The US is urging India to open its market to GM soybean and maize—crops that dominate as 94% and 92% GM variants in American farming. India, currently negotiating a limited trade deal to avoid impending US tariffs, has stood firm against this demand, citing the need to preserve farmer interests.

Farmer Risk

Analysts warn that cheap GM imports from the US, where yields exceed India’s by over fourfold, would flood the domestic market. This could depress prices drastically, putting severe financial pressure on approximately 11 million soybean and 13 million maize growers—many of them smallholders already earning below government support prices.

Market Implications

Soybean farmers, who last season received around ₹4,000 per quintal—though the minimum support price is ₹4,892—could see incomes eroded further. This situation is particularly dire for rainfed regions, where agricultural communities are already vulnerable to economic shocks.

Seed Dependency

GM seeds often come with restrictive patent rules, preventing farmers from saving and reusing seeds.

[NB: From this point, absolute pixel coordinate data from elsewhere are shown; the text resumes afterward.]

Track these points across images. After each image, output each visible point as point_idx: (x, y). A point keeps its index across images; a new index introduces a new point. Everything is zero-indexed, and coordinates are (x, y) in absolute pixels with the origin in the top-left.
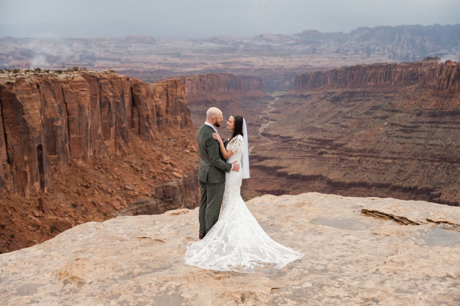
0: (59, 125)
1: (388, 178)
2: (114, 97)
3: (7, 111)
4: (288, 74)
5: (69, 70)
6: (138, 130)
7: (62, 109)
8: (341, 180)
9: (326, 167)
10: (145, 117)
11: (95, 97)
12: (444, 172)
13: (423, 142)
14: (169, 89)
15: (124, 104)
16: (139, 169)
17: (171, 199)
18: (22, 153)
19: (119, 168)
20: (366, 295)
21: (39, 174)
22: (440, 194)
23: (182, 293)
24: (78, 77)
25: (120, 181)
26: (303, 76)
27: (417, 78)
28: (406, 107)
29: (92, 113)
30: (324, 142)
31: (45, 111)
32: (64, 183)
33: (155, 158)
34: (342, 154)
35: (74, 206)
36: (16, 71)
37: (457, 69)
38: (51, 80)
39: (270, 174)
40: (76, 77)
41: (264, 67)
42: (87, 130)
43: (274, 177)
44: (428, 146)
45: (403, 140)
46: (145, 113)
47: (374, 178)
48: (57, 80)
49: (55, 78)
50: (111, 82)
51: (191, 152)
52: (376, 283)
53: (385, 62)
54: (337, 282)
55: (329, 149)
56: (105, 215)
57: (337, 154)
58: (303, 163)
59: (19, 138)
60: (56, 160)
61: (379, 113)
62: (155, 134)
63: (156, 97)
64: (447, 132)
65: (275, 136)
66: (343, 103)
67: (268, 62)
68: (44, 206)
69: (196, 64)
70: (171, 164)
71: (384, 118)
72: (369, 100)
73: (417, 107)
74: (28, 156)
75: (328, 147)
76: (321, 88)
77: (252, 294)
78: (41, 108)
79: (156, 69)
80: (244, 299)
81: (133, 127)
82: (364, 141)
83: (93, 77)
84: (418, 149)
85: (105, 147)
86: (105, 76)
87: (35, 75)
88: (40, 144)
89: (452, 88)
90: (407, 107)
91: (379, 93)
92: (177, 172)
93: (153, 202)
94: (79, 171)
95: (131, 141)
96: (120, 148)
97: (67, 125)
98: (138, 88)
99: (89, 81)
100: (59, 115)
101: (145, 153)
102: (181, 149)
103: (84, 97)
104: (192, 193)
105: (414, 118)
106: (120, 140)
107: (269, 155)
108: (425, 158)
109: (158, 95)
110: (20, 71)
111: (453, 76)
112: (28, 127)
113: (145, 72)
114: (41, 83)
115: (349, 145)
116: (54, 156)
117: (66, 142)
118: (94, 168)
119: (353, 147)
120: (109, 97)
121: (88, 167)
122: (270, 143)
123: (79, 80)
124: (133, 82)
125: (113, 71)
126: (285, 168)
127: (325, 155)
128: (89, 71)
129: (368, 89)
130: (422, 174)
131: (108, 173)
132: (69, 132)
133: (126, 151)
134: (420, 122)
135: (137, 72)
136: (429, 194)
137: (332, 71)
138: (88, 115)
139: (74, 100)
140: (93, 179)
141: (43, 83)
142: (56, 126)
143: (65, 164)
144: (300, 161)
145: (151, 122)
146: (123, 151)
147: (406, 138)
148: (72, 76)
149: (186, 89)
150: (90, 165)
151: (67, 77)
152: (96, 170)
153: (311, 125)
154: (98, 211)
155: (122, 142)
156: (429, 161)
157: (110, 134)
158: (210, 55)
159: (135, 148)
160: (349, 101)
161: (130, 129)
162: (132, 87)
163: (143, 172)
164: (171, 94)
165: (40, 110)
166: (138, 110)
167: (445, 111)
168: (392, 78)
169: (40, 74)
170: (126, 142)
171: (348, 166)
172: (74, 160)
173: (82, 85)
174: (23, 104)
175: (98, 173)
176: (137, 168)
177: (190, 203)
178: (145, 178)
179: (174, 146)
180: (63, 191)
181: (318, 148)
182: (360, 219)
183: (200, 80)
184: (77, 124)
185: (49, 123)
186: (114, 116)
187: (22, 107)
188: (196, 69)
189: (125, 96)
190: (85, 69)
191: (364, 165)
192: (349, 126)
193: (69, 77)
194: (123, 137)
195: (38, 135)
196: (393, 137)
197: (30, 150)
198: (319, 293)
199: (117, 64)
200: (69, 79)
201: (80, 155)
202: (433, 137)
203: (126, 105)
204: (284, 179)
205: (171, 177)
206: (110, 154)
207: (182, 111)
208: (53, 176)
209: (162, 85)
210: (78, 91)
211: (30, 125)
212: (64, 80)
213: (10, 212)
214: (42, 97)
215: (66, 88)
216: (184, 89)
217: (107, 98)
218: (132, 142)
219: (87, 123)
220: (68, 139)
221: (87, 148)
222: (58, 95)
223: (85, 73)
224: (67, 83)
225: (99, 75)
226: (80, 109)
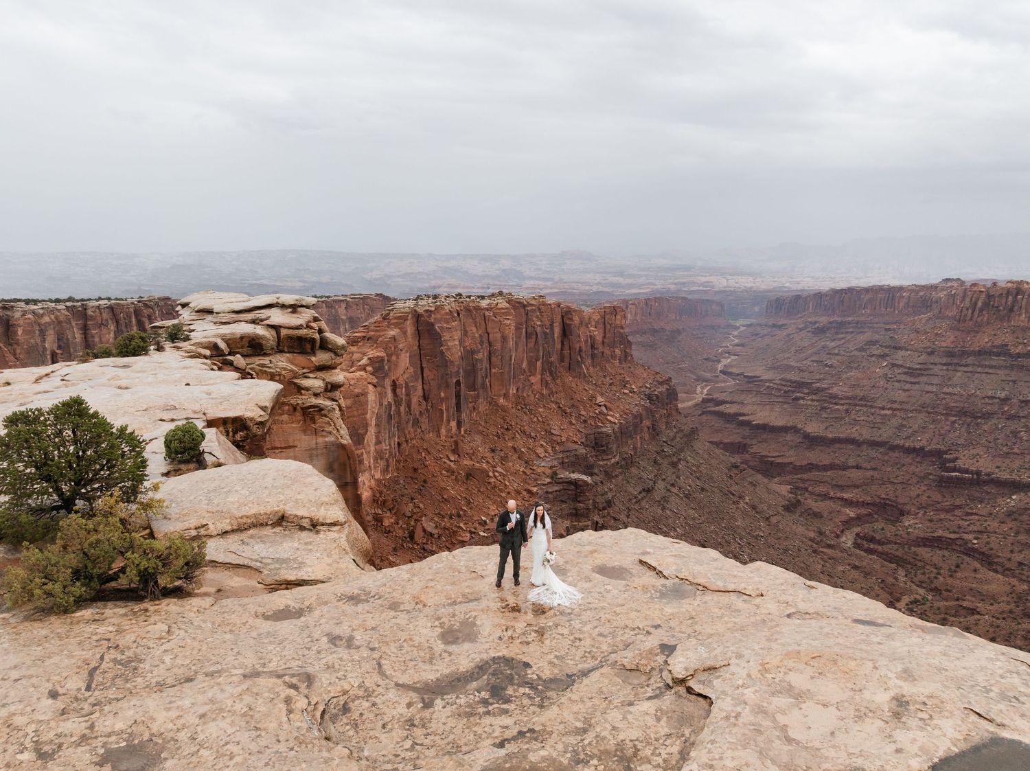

Critics argue this could lock Indian farmers into purchasing new seeds annually from corporate suppliers, undermining their self-reliance and inflating input costs.

Regulatory Concerns

Even with proposed Sanitary and Phytosanitary (SPS) regulations, weak enforcement and fragmented supply chains could lead to GM traits mixing into non-GM crops. Such cross-contamination may risk export access to GM-sensitive markets and pose food-safety challenges.

Policy Alternatives

Experts propose a compromise: continue banning direct GM imports while allowing limited usage of GM maize derivatives like distiller’s dried grains for non-food applications such as ethanol. This would help appease US tariff pressures without destabilizing domestic agriculture.